Some examples of connectivity:
Hagrid, like Newt, loves magical creatures to a fault (Spider debacle = "You never met a monster that you couldn't love") and Luna Lovegood, Newt's blood relative who, also like Newt, sees the good in things and notices things other do not, tends to be Harry Potter's animal/creature caretakers or introspective creature characters.There is also perhaps Sirius Black's running around as "Padfoot" and his friendship with Professor Lupin a werewolf, Professor Sprout, like Newt, A Huffelpuff (Mandrakes = Bowtruckles), Bill Weasley (raises dragons for a living), or Voldermort's fondness of Nagani...
What's curious about this is that the second film, 'The Crimes of Grindelwald' seems to be making much more effort to tie things together.
We already know the Elder Wand, one component of The Deathly Hallows, appears at the end of Fantastic Beasts, but from the three Crimes of Grindelwald trailers,
we also now know that Nicolas Flamel and The Philosopher's Stone are
featured, along with a younger Dumbledore, Nagani, flashbacks to
Newt's time at Hogwarts, and a lake/underwater sequence similar to
those during The Triwizard Tournament Lake scenes in The Goblet of
Fire. Paris is also one location and the Triward tournament included
characters from an all girls French Magical school. Harry saves one of >! the girls, Bill >!Weasley marries her older sister, Fluer.
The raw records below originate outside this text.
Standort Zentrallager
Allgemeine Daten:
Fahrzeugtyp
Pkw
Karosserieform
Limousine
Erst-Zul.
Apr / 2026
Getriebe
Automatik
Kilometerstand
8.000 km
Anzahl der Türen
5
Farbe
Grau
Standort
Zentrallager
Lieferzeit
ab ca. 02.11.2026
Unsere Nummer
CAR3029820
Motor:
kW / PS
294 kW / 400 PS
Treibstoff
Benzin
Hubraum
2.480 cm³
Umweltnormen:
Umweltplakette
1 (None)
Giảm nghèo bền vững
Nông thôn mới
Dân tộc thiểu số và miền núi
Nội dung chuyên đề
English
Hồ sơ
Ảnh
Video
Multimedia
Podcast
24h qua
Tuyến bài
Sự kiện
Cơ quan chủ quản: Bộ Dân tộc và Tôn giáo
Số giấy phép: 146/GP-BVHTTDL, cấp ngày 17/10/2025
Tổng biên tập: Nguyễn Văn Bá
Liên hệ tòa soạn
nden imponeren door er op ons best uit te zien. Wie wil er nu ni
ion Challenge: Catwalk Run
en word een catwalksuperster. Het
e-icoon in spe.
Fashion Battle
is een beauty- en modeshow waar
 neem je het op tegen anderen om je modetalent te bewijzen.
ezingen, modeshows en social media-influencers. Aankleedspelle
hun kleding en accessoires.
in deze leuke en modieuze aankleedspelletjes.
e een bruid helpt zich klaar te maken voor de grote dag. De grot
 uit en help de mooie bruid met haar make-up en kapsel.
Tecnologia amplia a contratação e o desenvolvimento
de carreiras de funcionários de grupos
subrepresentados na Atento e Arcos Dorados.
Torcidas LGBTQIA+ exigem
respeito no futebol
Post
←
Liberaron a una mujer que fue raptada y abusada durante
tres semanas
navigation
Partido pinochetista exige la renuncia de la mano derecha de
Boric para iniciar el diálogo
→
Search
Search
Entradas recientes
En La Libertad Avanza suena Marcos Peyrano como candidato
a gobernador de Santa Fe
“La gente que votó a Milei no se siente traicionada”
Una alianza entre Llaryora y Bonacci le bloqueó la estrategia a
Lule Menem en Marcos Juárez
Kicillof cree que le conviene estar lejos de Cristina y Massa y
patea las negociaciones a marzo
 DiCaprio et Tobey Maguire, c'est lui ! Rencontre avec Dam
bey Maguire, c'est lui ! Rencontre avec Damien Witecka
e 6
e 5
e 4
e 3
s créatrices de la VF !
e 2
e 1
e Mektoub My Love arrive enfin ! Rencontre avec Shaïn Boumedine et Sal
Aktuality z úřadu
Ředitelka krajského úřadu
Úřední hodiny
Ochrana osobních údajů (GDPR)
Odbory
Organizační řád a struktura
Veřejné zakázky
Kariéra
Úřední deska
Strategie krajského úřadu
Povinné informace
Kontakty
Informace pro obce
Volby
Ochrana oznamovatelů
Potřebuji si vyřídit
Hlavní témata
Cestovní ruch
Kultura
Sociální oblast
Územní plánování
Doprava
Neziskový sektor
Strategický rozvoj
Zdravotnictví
At the end of the day Fantastic Beasts is thematic to the idea of exploring literal magical creatures/beasts, to those that are repressed or cursed into magical creatures/beasts, transfiguration, and/or more importantly, the figurative 'beasts' that can live inside any person, which is relative to characters relationships and/or one's fondness of another, despite that at some point, some will be overcome with darkness and others will be forced to fight those they thought they cared for, causing a struggle from within (ie "the heart"). This relates to both series, even though Fantastic Beasts is exploring the idea much deeper.
Like Jon wrote in the comments, I think this is definitely an "easter egg" and easter eggs do serve as reference to link and create theme.